__What is being asked__
Rewrite the lines from the line containing "pose: elev=182.5 azim=238.4" through the last line, including the requests, and offset both dot coordinates in each answer by -15. Leave every other number unchanged, and leave the pictures out.

__Supplied material__

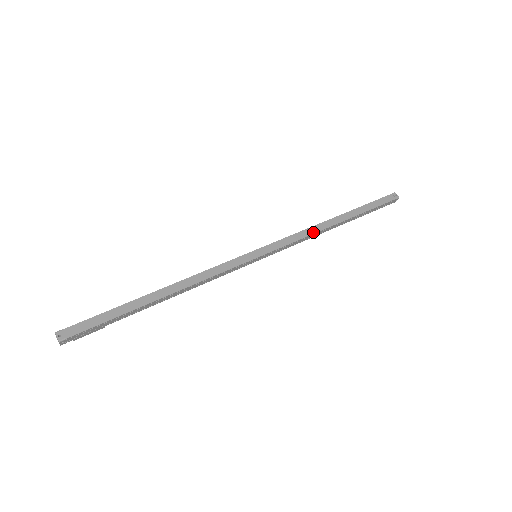
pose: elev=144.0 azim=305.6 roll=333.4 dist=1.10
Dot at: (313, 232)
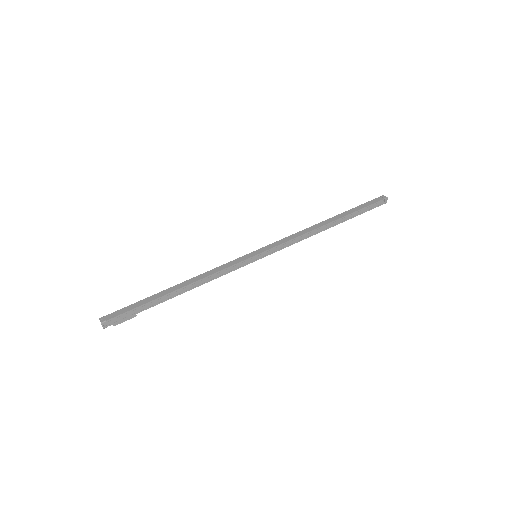
Dot at: (305, 232)
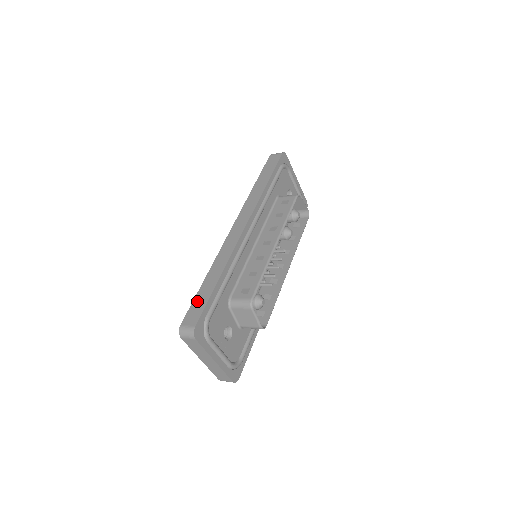
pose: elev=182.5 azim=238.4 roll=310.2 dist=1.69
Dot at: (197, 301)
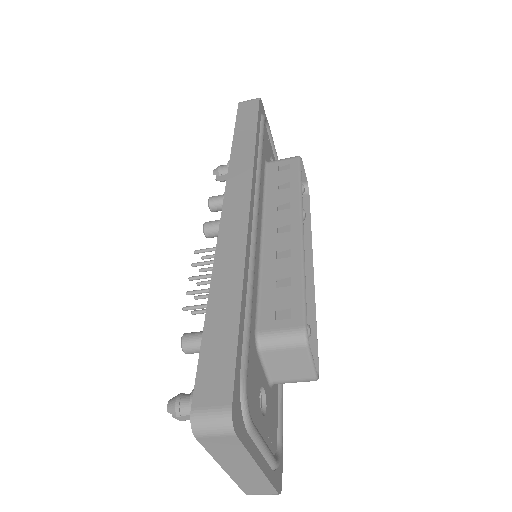
Dot at: (211, 348)
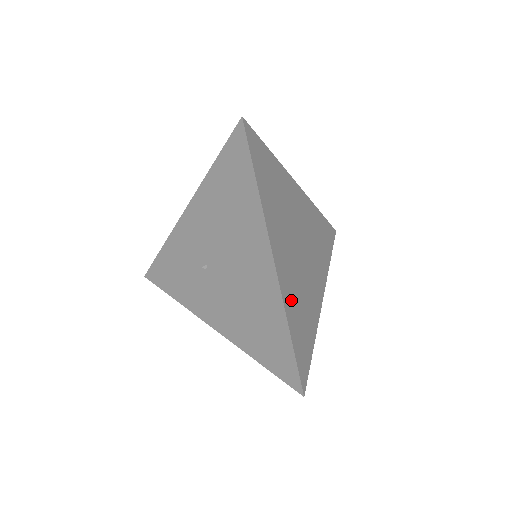
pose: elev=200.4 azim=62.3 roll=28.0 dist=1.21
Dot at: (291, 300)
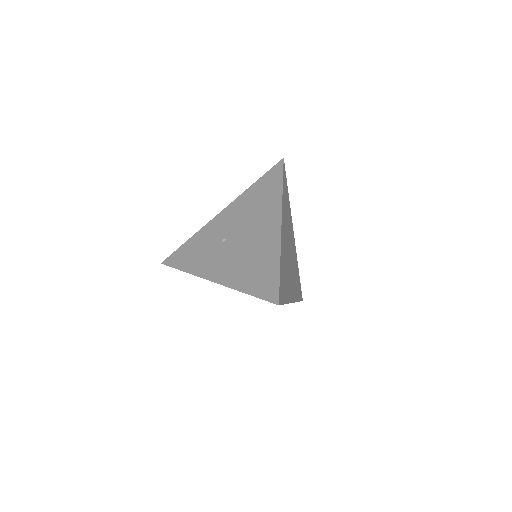
Dot at: (283, 256)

__Result for this exercise__
pose: elev=182.5 azim=238.4 roll=310.2 dist=1.69
Dot at: (197, 301)
Dot at: (196, 333)
pose: elev=200.4 azim=62.3 roll=28.0 dist=1.21
Dot at: (291, 300)
Dot at: (268, 241)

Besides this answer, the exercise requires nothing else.